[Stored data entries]
+ + + +

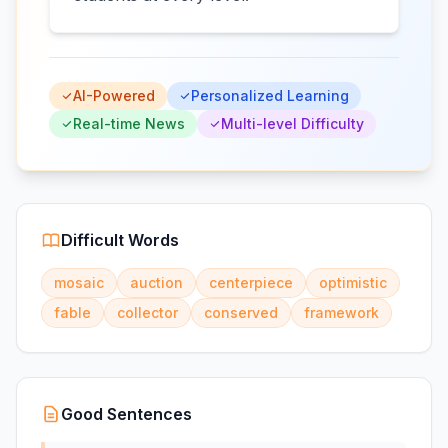
AI-Powered
Personalized Learning
Real-time News
Multi-level Difficulty
Difficult Words
mosaic
auction
centerpiece
optimistic
fable
collector
conserved
framework
Good Sentences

+ + + +

WHAT IS BEING ASKED - An exact copy of the entries above is required; pictures are not part of it.

TASK OUTPUT -
AI-Powered
Personalized Learning
Real-time News
Multi-level Difficulty
Difficult Words
mosaic
auction
centerpiece
optimistic
fable
collector
conserved
framework
Good Sentences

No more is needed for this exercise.